Thursday, August 03, 2006

jujustan

jujustan

Bebeğim doğdu, kendisi özgür ruhunu her fırsatta bize göstermeye niyetli. İnsan olmak için bu kadar gayret gösteren bir bebek daha görmedim. Daha iki haftalık ama elleri sürekli birşeyler arıyor, esniyor, geriniyor, ayaklarını ittiriyor, çekiyor, sanki spor yapıyor. Yüzü bin türlü değişik şekil alıyor, öyle ki her yaştan insana benzeyebiliyor. Nasıl bir tohum içinde bir ağacı ve bin türlü yaprağı barındırıyorsa, bu bebekte olabilecek yüzbinlerce değişik insan çehresini barındırıyor sanki. Ve şu an hepsini özgürce deneme zamanı (ya da bilinçsizce kaslarını oynatma zamanı). Hangisinin yüzüne oturacağını bekleyip göreceğiz. Geliş koşullarını düşündükçe, kendisinin bu işe niyetlendiğini, herşeyi onun ayarladığını ve tıkır tıkır işleyen bir doğumu da onun sayesinde yaşadığımızı hissediyorum.
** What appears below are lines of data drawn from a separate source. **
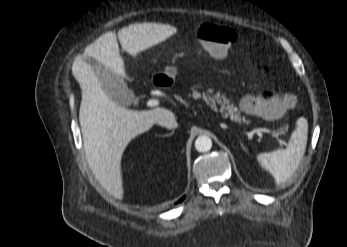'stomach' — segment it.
<instances>
[{"instance_id": "1", "label": "stomach", "mask_w": 347, "mask_h": 247, "mask_svg": "<svg viewBox=\"0 0 347 247\" xmlns=\"http://www.w3.org/2000/svg\"><path fill=\"white\" fill-rule=\"evenodd\" d=\"M175 73H176L175 68L167 67L165 72L162 75H164L166 78H168L170 80L171 79L173 80L175 78Z\"/></svg>"}]
</instances>
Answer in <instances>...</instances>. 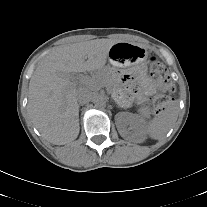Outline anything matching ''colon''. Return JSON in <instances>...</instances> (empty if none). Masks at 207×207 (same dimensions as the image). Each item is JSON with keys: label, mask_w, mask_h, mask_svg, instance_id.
<instances>
[{"label": "colon", "mask_w": 207, "mask_h": 207, "mask_svg": "<svg viewBox=\"0 0 207 207\" xmlns=\"http://www.w3.org/2000/svg\"><path fill=\"white\" fill-rule=\"evenodd\" d=\"M149 64L150 74L157 81L160 91L153 99L154 113L159 115L171 105V100L165 92H174L175 85L169 78L165 65L157 57H150Z\"/></svg>", "instance_id": "colon-1"}]
</instances>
O derin buğulu mavi gözlerine baktığımda da önceki cümledeki deli saçması gibi görünen önermelerin hepsinin doğru olduğunu bir kez daha anlıyorum. Biz sana kontrol edemediğin o kaslarını kullanmada yardımcı olacağız sevgili Susum, sen de bize unuttuğumuz, unutturulduğumuz o saf sevginin hüküm sürdüğü diyardan bilgelik getireceksin.